SUPPLIED MATERIAL ▸
===
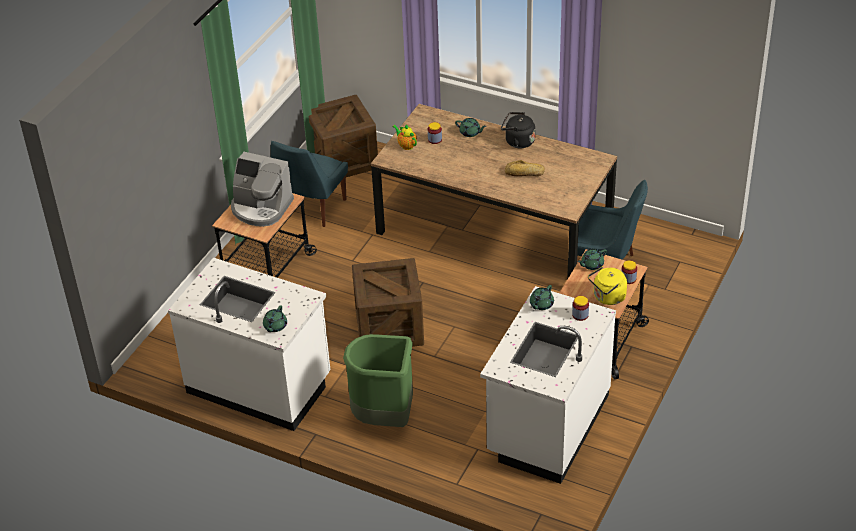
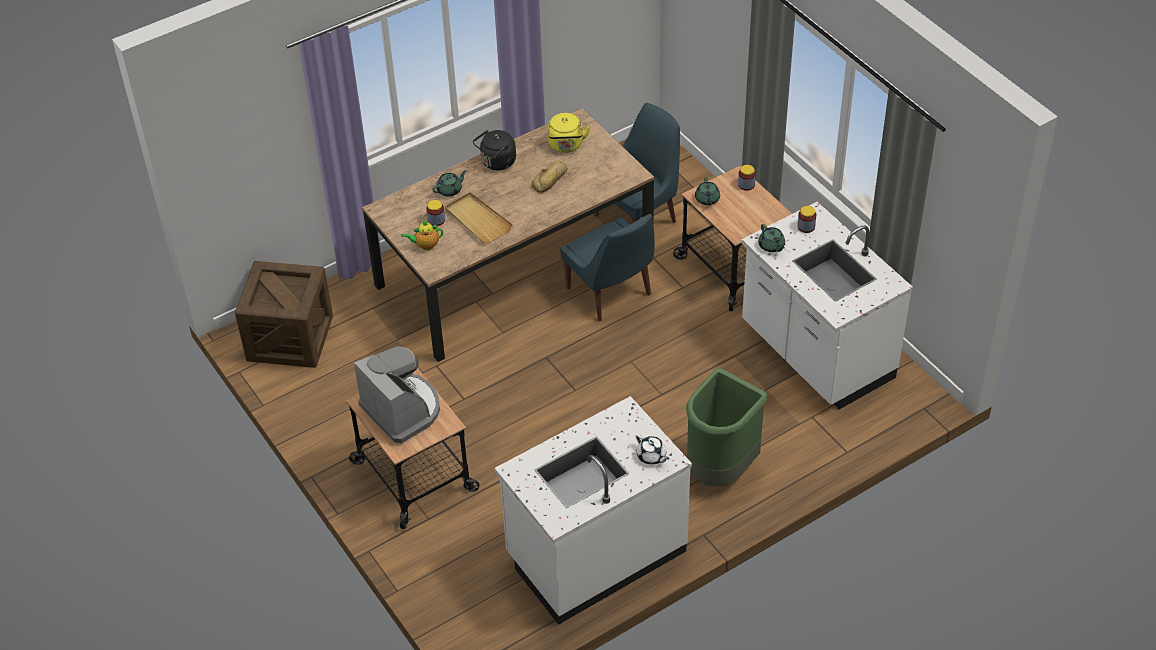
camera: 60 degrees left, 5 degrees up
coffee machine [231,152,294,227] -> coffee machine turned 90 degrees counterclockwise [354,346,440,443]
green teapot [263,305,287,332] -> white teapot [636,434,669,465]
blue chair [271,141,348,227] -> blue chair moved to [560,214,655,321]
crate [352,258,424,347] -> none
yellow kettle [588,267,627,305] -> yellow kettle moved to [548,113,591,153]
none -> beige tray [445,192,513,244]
===
TO DO ▸ Every line above must be printed again exactly, pictures excluded.

RESULT ▸
camera: 60 degrees left, 5 degrees up
coffee machine [231,152,294,227] -> coffee machine turned 90 degrees counterclockwise [354,346,440,443]
green teapot [263,305,287,332] -> white teapot [636,434,669,465]
blue chair [271,141,348,227] -> blue chair moved to [560,214,655,321]
crate [352,258,424,347] -> none
yellow kettle [588,267,627,305] -> yellow kettle moved to [548,113,591,153]
none -> beige tray [445,192,513,244]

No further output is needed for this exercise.